Por Alberto Buela.-

El filósofo Martín Heidegger se quejaba allá a mediados de los años treinta de que Europa yacía bajo la gran tenaza formada por Rusia y Estados Unidos como portadores de la furia tecnológica y la organización abstracta del hombre normal.

Parece ser que nosotros hoy padecemos la opresión de otra gran tenaza, pues el mundo de nuestros días está atrapado entre la homogeneización global de un mundo-uno y el renacimiento tribal de los nacionalismos periféricos. Oscilamos entre Mac Donald y Sudán, CNN y Siria, Microsoft y el Sahara. Unos están compuestos por hombres y mujeres para quienes la cultura propia y su lengua, la nacionalidad étnica y su religión son elementos descartables y a reemplazar. En tanto que otros hurgan en sus muertos o ilusorios mitos fundadores, para desde allí enfrentar el problema de la pérdida de identidad. Esta, para volver al símil de Heidegger, es la tenaza que aprisiona al hombre normal de nuestros días.

Es obvio que resulta mucho más fácil vivir plegándose a cualquiera de las dos ramas del fiero instrumento. Se puede vivir como el hombre light que sólo busca «estar al día» y no saber; no tener opiniones chocantes siendo siempre encantador; someterse al mercado de divisas y al Internet. O de lo contrario, se puede vivir como el hombre iniciático, haciéndose el sabio parodiando un saber que no se posee. Oscureciendo las aguas para que parezcan más profundas como gustaba decir Nietzsche. Y en este hombre iniciático hay dos vertientes. Desde el que se ocupa de los ovnis y la tierra plana hasta el que busca fundar su saber en la hermenéutica de Nazca, el tantrismo de la mano izquierda o en Trapalanda.

——

# LO QUE HARÁS
• A. Responde estas preguntas sobre el fragmento de la gran tenaza:
(i) ¿Qué dos países formaban la tenaza de la que se quejaba Heidegger?
(ii) ¿Entre qué dos cosas está atrapado el mundo de nuestros días?
(iii) ¿A quién se atribuye la idea de oscurecer las aguas para que parezcan más profundas?
• B. Reproduce del fragmento de la gran tenaza el pasaje que va desde "Parece ser que" hasta "de nuestros días.".
• C. Prosigue el fragmento de la gran tenaza a partir de su última oración.

[Datos de estimación de pose]
——

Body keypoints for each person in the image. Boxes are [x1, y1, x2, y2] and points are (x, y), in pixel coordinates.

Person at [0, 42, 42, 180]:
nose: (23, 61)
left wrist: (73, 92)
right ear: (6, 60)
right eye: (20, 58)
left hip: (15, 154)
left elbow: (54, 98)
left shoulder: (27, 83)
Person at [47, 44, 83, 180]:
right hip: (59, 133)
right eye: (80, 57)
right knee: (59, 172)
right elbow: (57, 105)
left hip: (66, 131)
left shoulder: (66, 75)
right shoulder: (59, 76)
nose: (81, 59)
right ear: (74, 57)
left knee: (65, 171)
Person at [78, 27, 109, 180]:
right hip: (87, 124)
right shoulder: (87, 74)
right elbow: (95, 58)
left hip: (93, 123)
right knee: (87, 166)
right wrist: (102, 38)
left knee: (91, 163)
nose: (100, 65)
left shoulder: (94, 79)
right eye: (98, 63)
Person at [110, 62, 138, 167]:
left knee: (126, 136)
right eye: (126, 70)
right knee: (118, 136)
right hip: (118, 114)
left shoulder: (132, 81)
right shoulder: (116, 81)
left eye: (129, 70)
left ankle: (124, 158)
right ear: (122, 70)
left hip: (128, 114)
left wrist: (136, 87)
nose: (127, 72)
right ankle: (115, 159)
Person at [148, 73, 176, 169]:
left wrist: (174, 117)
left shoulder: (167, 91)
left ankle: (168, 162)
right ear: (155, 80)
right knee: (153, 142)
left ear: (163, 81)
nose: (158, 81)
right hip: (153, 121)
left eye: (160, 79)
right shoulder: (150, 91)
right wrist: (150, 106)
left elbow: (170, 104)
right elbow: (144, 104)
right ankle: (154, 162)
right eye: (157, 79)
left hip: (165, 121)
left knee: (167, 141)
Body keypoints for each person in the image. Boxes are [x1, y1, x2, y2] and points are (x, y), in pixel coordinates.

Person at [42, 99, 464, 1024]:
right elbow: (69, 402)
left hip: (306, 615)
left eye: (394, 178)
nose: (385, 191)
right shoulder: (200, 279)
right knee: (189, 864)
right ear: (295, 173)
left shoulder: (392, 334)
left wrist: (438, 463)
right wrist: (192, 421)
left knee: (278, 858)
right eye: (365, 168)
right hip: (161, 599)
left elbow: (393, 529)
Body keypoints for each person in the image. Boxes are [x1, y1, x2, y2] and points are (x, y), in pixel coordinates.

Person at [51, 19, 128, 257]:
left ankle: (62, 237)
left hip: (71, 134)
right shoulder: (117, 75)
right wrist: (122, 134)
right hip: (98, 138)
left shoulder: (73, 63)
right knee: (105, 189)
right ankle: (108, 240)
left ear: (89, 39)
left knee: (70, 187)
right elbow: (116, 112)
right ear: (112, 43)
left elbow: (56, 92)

——

# RESPUESTAS
• A.
(i) Rusia y Estados Unidos.
(ii) Entre la homogeneización global de un mundo-uno y el renacimiento tribal de los nacionalismos periféricos.
(iii) A Nietzsche.

• B.
Parece ser que nosotros hoy padecemos la opresión de otra gran tenaza, pues el mundo de nuestros días está atrapado entre la homogeneización global de un mundo-uno y el renacimiento tribal de los nacionalismos periféricos. Oscilamos entre Mac Donald y Sudán, CNN y Siria, Microsoft y el Sahara. Unos están compuestos por hombres y mujeres para quienes la cultura propia y su lengua, la nacionalidad étnica y su religión son elementos descartables y a reemplazar. En tanto que otros hurgan en sus muertos o ilusorios mitos fundadores, para desde allí enfrentar el problema de la pérdida de identidad. Esta, para volver al símil de Heidegger, es la tenaza que aprisiona al hombre normal de nuestros días.

• C.
Esta grosso modo es la tenaza de nuestro tiempo, que aprisiona al pensamiento crítico pero arraigado que, al menos nosotros, sostenemos como expresión más genuina del hombre no-conformista.

¿Cómo resolver desde nosotros mismos, desde nuestro lugar en el mundo que es Iberoamérica, esta opresión a dos puntas?

Poniendo en acto, actualizando, los valores que conforman nuestra tradición nacional. Así pues, el asunto de este trabajo es responder: ¿qué es la tradición nacional y cuáles sus valores?

La noción de tradición cuyo nombre proviene del latín traditio que significa la acción de entregar, de transmitir puede resumirse como el traspaso de una generación a otra de las cosas valiosas que la conformaron.

La tradición no debe confundirse con el conservadorismo, que en general guarda todo, lo valioso y lo que no es. La diferencia entre tradición y conservatismo es que, en éste último, lo viejo vale por viejo, mientras que en la tradición lo viejo vale en tanto portador de valores. La tradición, para nosotros, es algo que aún vive y no una entidad ahistórica tal como la considera el tradicionalismo filosófico.

Estos valores de la tradición nacional se han encarnado paradigmáticamente en Nuestra América en un sujeto histórico: el criollo, en tanto que representante más acabado de nuestra raza. Quien se ha expresado según haya sido su ámbito de pertenencia como huaso en Chile, charro en México, borinqueño en Puerto Rico, llanero en Venezuela y Colombia, montubio en Ecuador, cholo en Perú, coya en Bolivia, gaucho en Uruguay, Paraguay, Argentina y sur del Brasil etc. etc.

En definitiva, es el arquetipo de hombre americano que siendo de genuina estirpe hispánica nos distingue de España. Ni tan español ni tan indio, decía Bolívar.

a) La expresión de la tradición nacional

La tradición nacional tiene en la literatura argentina tres hitos fundadores o fundantes: el Facundo: Civilización y Barbarie (1845) de Domingo Sarmiento; el Martín Fierro (1872/79) de José Hernández y El Payador (1916) de Leopoldo Lugones y algunos aleatorios.

Existe además un reclamo en favor de una filosofía argentina por parte de Juan Bautista Alberdi en Fragmento preliminar al estudio del derecho (1837), pero es solo eso, algo que no pasa de ser una manifestación de deseos.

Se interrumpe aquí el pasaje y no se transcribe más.